I had high hopes for Netflix’s new period drama Marco Polo. With a $90 million dollar budget—making it the second-most expensive show on TV behind only Game of Thrones—and being co-produced by The Weinstein Company, the table was set for something interesting, maybe even special. I sat down to watch the first six episodes, prepared to lose a day’s productivity in order to consume all available episodes, and just…wasn’t blown away.

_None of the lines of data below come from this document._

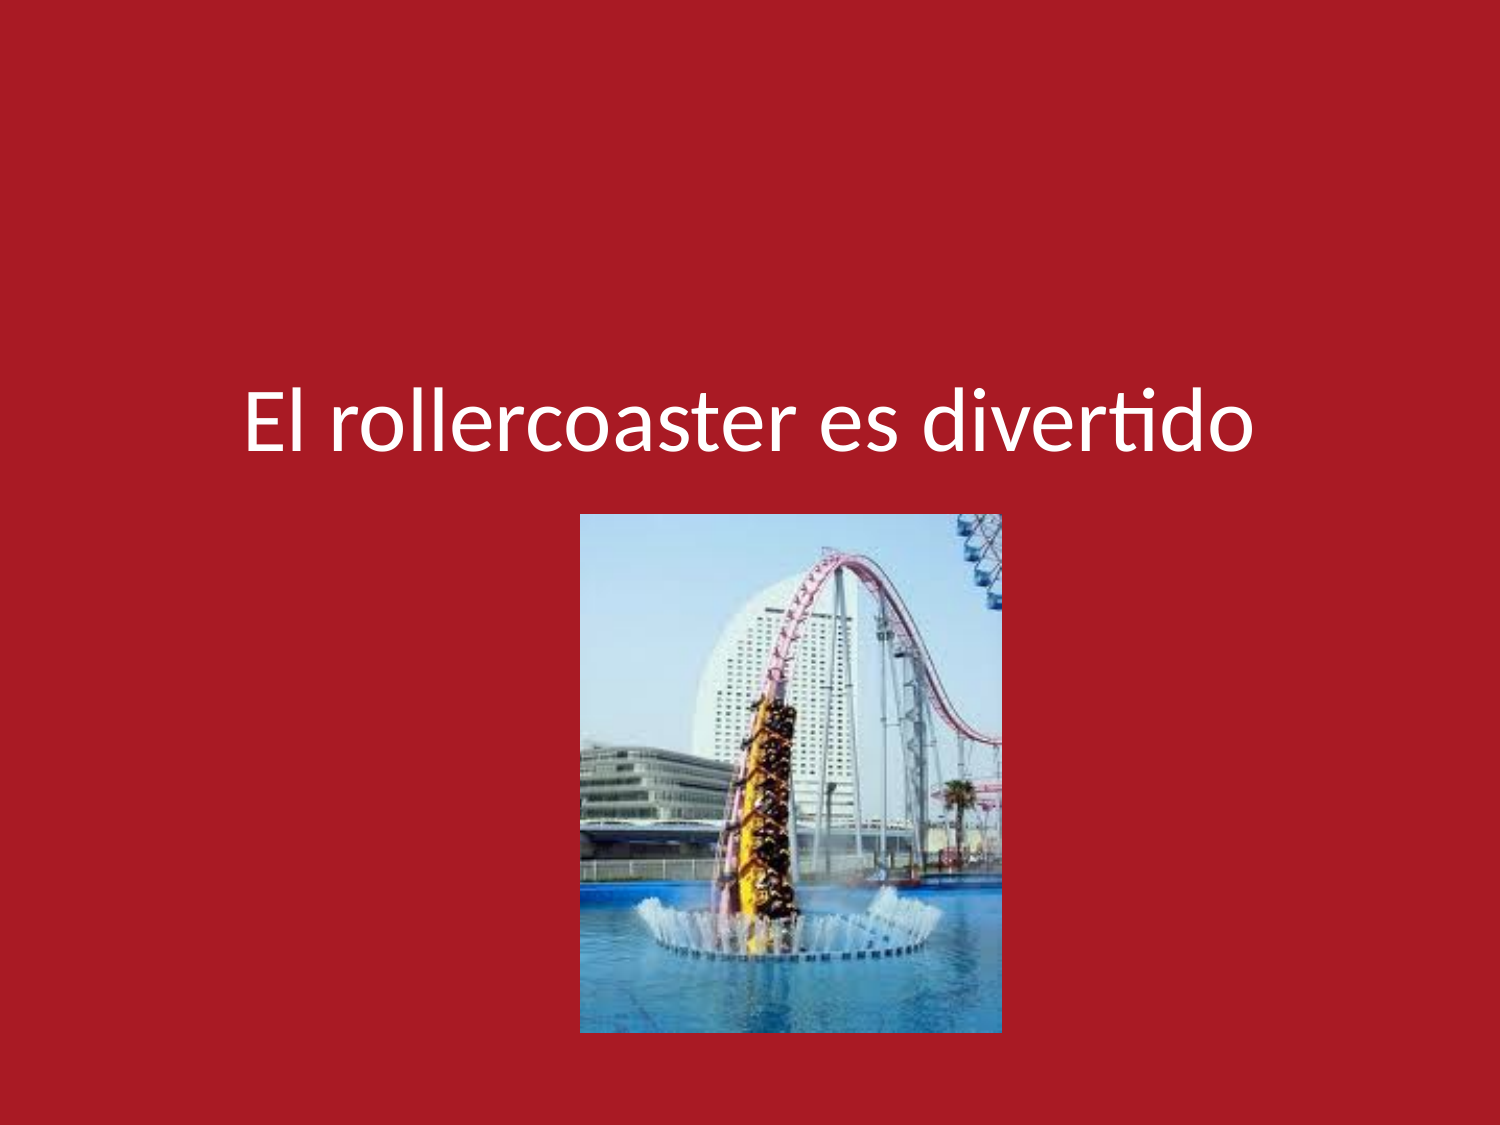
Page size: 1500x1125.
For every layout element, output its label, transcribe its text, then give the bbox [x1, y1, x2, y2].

picture [580, 514, 1002, 1034]
title El rollercoaster es divertido [75, 45, 1425, 1006]
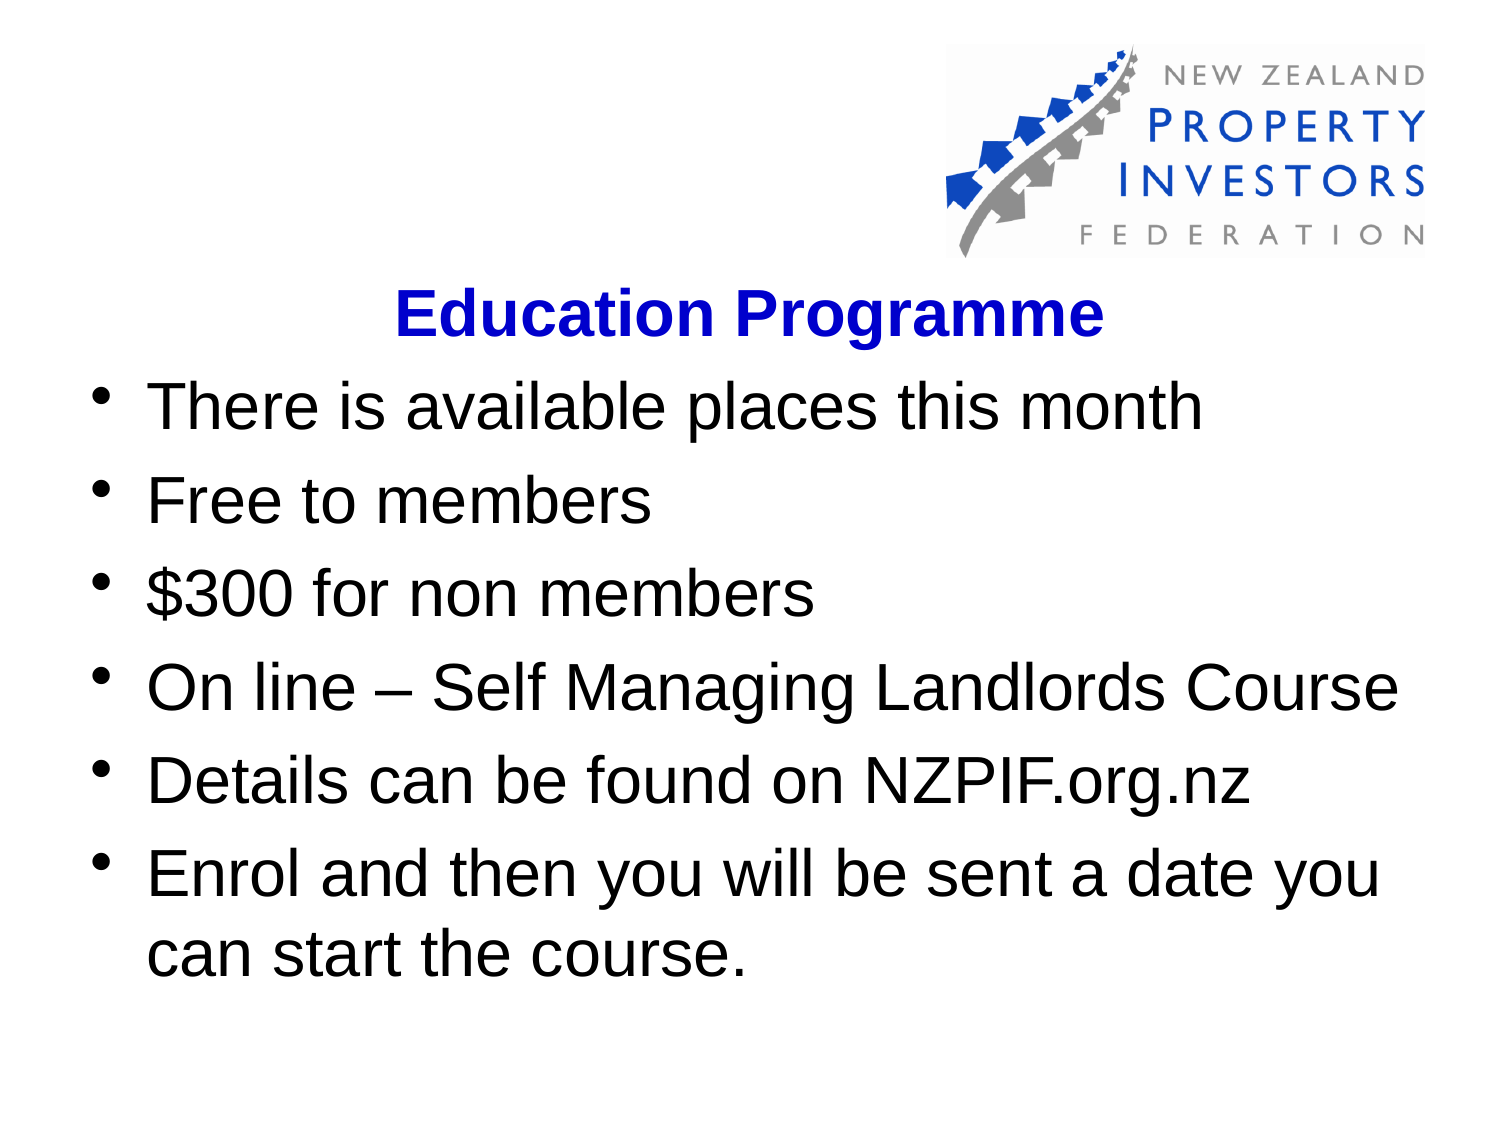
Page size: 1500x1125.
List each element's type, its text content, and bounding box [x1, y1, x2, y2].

Comparisons to Game of Thrones are inevitable, given the scale of the project, the politically-driven plot, and the amount of blood and sex on display. But I found myself thinking more about Netflix’s other political drama, House of Cards. That show can be uneven, but it’s driven by two things: 1) Utterly compelling performances, and 2) a serpentine plot that keeps you guessing as to what could possibly happen next. Marco Polo lacks those two things, so even though there is some really great action and beautiful production design, the show never reaches “binge worthy” levels. It’s worth watching, you’re just not going to wreck your weekend plans in order to finish it all at once.
The show centers on a young Marco Polo, the Venetian merchant who earned a place in history by writing a highly entertaining—and detailed—account of his travels through Asia and the Middle East in the thirteenth century. The history in Marco Polo is squiffy around the edges, but it is true that Polo’s father essentially abandoned him in the court of Kublai Khan as hostage to ensure safe trade routes. Marco Polo centers on this time, when Polo as a young man is left on his own in the exotic and dangerous court of the Khan.
There is enough good in Marco Polo to justify watching it, if not burning through all ten episodes at once. Benedict Wong is tremendously charismatic as Kublai Khan, and Chin Han plays the wonderfully daffy Jia Sidao, the Chancellor of the Song Dynasty. I’m obsessed with this guy—he takes all his cues from a praying mantis. Seriously, he puts a praying mantis in a bowl, pokes it with a stick, and then decides what to do next. Sometimes, another guy comes over with his praying mantis, they put BOTH mantes in the bowl and poke them BOTH with sticks. Is the mantis telling the future?! I loved this for its sheer weirdness—the show could use more touches like this.
And the female cast is terrific. I got bored with Polo, played by Italian actor Lorenzo Richelmy, almost immediately and wished he and the many quarreling princes and ministers would just get out of the way of the much more interesting women, particularly Olivia Cheng as the concubine Mei Lin. Banished by her creepy bug-worshipping brother after the old Song emperor dies, Mei Lin is sent to Kublai Khan’s court as an outcast in order to spy. She’s ten times more intriguing than Polo. While Joan Chen is great as Empress Chabi, Kublai Khan’s bloodthirsty wife, Cheng is the standout.
But Marco Polo is our entrée into this world, the wide-eyed European who knows nothing about Asian life or politics and so provides a convenient target for exposition. The problem is, he’s not very interesting. To their credit, the writers do set up Polo as a storyteller who charms the mercurial Kublai Khan with his ability to talk—shades of Scheherazade—and he is shown to be someone who is surviving by his wits and ability to entertain the Khan. But Richelmy is too slight a presence to really register. He looks like a baby Khal Drogo, so he might appeal to some, but he was by far the least engaging part of the series.
The writing is also not particularly good. It’s not just bouts of stilted dialogue—though there is that, too—it’s that show lacks the urgency and surprise that makes House of Cards so compelling. This is an historically rich period, right at the moment when the Mongolians conquered China by defeating the Song Dynasty, but too many battles happen off-screen and the political maneuvering puts too much emphasis on horses not showing up in a certain place and not enough on the reasons why one person would want to screw over another. It makes the conflicts feel impersonal and, ultimately, unimportant.
Along the same lines, the inevitable romantic plot between Polo and a princess seems driven more by expectation than any real chemistry between the characters. If the show was about Mei Lin, a legendary concubine with secret Kung Fu skills who must survive in the court of her enemy by only her wits and sexual prowess, it might have been everything Netflix and its big-ass budget intended. As is, though, the show tends to be as drippy and vague as Marco Polo himself.